When using the colorblind colormap for Fremont Bridge, we can clearly see the L-shape. On top of that, we see that the two arms mainly belong to either weekdays or weekends. The dots corresponding to Fridays seem to be closer to the weekend pattern though.
When we select the data from NorthWest 58th Street, we get a significantly different picture. The two groups are not as clearly separated as before, but Saturdays and Sundays typically correspond to points higher in the figure.
Getting back to Fremont Bridge, also here a couple of weekdays seem to behave like weekend days. We can observe some of these dots in the upper left part of the plot for all nodes. We suspect these latter dots to be outliers. We can automatically identify them by first applying a clustering algorithm for grouping the datapoints in both of the arms together. Then, we can check that the points in each of these two categories correspond to weekend days or weekdays, respectively. Those which do not follow this pattern can be considered outliers. To cluster and hence separate these points we use a Gaussian Mixture Model. It is a clustering technique particularly suited to oval-like shapes like those corresponding to the two categories we would like to separate. As training data, we only consider a single node at a time, but in general, the model can be trained on the data for all the nodes that exhibit the commute pattern. We only do this for those nodes where the two distinct groups could be identified, so not for NW 58th Street and 26th Avenue.
As can be seen from the plot, the Gaussian mixture model is quite good in separating the two groups. With the colours indicating the cluster, we can easily identify the outliers, that is those days that are actually weekdays but that are assigned to the weekend day cluster.
The heatmap plot shows the date corresponding to those outliers.
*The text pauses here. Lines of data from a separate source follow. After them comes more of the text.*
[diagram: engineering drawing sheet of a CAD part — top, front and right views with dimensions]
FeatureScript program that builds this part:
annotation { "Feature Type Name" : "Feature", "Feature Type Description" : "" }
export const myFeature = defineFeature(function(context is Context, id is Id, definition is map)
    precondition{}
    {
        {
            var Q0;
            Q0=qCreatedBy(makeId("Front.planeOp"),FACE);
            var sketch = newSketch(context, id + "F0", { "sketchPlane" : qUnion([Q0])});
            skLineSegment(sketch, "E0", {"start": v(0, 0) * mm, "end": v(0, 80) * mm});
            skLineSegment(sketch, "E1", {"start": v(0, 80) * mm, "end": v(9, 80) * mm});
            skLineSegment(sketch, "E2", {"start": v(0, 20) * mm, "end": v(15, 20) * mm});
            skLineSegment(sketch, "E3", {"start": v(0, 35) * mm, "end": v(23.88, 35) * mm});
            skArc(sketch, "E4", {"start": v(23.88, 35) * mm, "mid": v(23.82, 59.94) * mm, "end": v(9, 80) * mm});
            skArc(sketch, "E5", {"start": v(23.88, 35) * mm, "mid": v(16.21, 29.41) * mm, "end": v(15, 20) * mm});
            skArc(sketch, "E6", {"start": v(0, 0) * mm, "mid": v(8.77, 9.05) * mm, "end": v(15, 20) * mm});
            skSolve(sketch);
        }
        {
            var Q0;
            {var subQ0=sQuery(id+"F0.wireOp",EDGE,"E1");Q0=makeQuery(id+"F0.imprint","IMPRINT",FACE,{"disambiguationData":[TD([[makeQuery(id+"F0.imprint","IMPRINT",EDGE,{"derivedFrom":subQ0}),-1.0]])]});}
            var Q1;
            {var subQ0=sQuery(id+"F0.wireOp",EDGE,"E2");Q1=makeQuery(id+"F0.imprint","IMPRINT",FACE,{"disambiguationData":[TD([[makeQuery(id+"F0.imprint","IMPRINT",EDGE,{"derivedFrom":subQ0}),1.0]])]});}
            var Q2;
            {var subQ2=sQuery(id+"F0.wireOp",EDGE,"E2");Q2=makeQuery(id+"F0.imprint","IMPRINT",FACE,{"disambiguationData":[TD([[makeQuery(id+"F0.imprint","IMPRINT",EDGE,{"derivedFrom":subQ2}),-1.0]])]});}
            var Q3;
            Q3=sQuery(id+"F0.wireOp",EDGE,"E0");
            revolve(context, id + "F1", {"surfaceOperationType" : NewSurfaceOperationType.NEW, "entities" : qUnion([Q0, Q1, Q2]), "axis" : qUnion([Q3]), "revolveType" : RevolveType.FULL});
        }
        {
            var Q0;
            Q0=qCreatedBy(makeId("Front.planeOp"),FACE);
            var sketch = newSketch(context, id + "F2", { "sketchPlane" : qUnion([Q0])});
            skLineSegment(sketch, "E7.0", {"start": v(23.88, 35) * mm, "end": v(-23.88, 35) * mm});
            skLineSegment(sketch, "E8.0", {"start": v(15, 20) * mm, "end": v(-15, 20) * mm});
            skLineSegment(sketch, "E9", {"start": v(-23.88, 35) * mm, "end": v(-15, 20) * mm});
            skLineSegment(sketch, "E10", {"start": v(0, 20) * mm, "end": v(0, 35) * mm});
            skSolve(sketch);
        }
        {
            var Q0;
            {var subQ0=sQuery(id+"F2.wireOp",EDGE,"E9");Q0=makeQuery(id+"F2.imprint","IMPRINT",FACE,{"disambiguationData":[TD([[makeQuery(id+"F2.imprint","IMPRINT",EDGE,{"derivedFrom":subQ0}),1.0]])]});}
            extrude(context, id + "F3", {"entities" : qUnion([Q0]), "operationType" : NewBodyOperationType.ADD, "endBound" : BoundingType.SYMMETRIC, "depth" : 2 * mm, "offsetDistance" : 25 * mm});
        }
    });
By further checking the US federal holiday calendar, we can see whether the resulting dates corresponded to a holiday, in which case the name of the holiday is indicated on the Y axis.
We can see that all outliers can be explained: either they are weekdays that are actually holidays or weekdays that are other special days, for example the Friday after Thanksgiving, the days before and after Christmas, and New Year’s Eve. Note that not all holidays are identified as outliers, for example Thanksgiving should occur every fourth Thursday of November, but we did not identify it as an outlier in 2016, 2017 and 2018. This might be due to an inaccuracy of the model, which would require a more elaborate preprocessing of the data in order to resolve this, yet this is out of scope of this Starter Kit.
Key Take Away Messages
In this Starter Kit we have demonstrated how creative visualisations can already reveal interesting patterns and more elaborate insights in your data, even before any complex algorithm is applied. In particular, we have used bike counter data to illustrate how timeline plots, different types of heatmaps, streamgraph plots and scatterplots can be used bringing various kinds of insights to the surface. We showed how such visualisations could not only be used to explain certain characteristics of the data, such as some nodes having more crossings than others, but also to identify global trends, such as an increase in traffic over the years, and seasonal trends, such as fluctuating popularity within a year. Furthermore, we were able to recognize structural patterns, such as distinct weekday and weekend traffic patterns and by that detect outliers, such as weekend traffic patterns that occur on weekdays. Additionally, we discussed how the selection of colormaps can influence the visibility of given effects.
These insights can help in formulating hypotheses to be validated further or can be used in subsequent analysis steps, such as feature engineering and data-driven modelling.
We thank you for completing this video series and hope to welcome you in another AI Starter Kit tutorial.